Records excerpted from a collection:
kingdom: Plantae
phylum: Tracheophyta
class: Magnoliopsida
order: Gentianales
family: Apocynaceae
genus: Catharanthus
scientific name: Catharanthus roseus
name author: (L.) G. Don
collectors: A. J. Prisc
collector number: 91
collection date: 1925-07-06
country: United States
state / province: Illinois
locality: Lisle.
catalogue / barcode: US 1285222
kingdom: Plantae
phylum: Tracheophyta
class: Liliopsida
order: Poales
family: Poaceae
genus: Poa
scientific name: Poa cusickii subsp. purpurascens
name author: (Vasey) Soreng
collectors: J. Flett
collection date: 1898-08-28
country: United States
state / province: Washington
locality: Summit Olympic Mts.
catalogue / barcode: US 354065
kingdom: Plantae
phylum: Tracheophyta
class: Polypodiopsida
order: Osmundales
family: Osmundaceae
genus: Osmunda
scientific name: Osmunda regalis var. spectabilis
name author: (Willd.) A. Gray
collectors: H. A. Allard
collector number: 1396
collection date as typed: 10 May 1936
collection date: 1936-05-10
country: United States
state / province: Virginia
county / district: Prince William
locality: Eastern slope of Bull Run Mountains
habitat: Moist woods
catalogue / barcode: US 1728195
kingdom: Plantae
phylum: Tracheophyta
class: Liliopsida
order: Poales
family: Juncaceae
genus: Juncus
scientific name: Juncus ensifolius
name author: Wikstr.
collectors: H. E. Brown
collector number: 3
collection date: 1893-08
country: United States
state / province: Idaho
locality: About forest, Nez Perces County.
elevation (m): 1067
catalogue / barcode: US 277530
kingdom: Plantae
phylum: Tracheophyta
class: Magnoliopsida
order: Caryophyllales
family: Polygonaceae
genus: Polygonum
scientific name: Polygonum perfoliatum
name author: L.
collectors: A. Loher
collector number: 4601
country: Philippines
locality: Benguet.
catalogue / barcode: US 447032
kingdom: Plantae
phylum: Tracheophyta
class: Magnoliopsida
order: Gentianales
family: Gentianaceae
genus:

:: Problem statement ::
Convert every line of the data above into a JSON list of strings, one string per line. Omit any blank lines.

:: Task solution ::
[
  "kingdom: Plantae",
  "phylum: Tracheophyta",
  "class: Magnoliopsida",
  "order: Gentianales",
  "family: Apocynaceae",
  "genus: Catharanthus",
  "scientific name: Catharanthus roseus",
  "name author: (L.) G. Don",
  "collectors: A. J. Prisc",
  "collector number: 91",
  "collection date: 1925-07-06",
  "country: United States",
  "state / province: Illinois",
  "locality: Lisle.",
  "catalogue / barcode: US 1285222",
  "kingdom: Plantae",
  "phylum: Tracheophyta",
  "class: Liliopsida",
  "order: Poales",
  "family: Poaceae",
  "genus: Poa",
  "scientific name: Poa cusickii subsp. purpurascens",
  "name author: (Vasey) Soreng",
  "collectors: J. Flett",
  "collection date: 1898-08-28",
  "country: United States",
  "state / province: Washington",
  "locality: Summit Olympic Mts.",
  "catalogue / barcode: US 354065",
  "kingdom: Plantae",
  "phylum: Tracheophyta",
  "class: Polypodiopsida",
  "order: Osmundales",
  "family: Osmundaceae",
  "genus: Osmunda",
  "scientific name: Osmunda regalis var. spectabilis",
  "name author: (Willd.) A. Gray",
  "collectors: H. A. Allard",
  "collector number: 1396",
  "collection date as typed: 10 May 1936",
  "collection date: 1936-05-10",
  "country: United States",
  "state / province: Virginia",
  "county / district: Prince William",
  "locality: Eastern slope of Bull Run Mountains",
  "habitat: Moist woods",
  "catalogue / barcode: US 1728195",
  "kingdom: Plantae",
  "phylum: Tracheophyta",
  "class: Liliopsida",
  "order: Poales",
  "family: Juncaceae",
  "genus: Juncus",
  "scientific name: Juncus ensifolius",
  "name author: Wikstr.",
  "collectors: H. E. Brown",
  "collector number: 3",
  "collection date: 1893-08",
  "country: United States",
  "state / province: Idaho",
  "locality: About forest, Nez Perces County.",
  "elevation (m): 1067",
  "catalogue / barcode: US 277530",
  "kingdom: Plantae",
  "phylum: Tracheophyta",
  "class: Magnoliopsida",
  "order: Caryophyllales",
  "family: Polygonaceae",
  "genus: Polygonum",
  "scientific name: Polygonum perfoliatum",
  "name author: L.",
  "collectors: A. Loher",
  "collector number: 4601",
  "country: Philippines",
  "locality: Benguet.",
  "catalogue / barcode: US 447032",
  "kingdom: Plantae",
  "phylum: Tracheophyta",
  "class: Magnoliopsida",
  "order: Gentianales",
  "family: Gentianaceae",
  "genus:"
]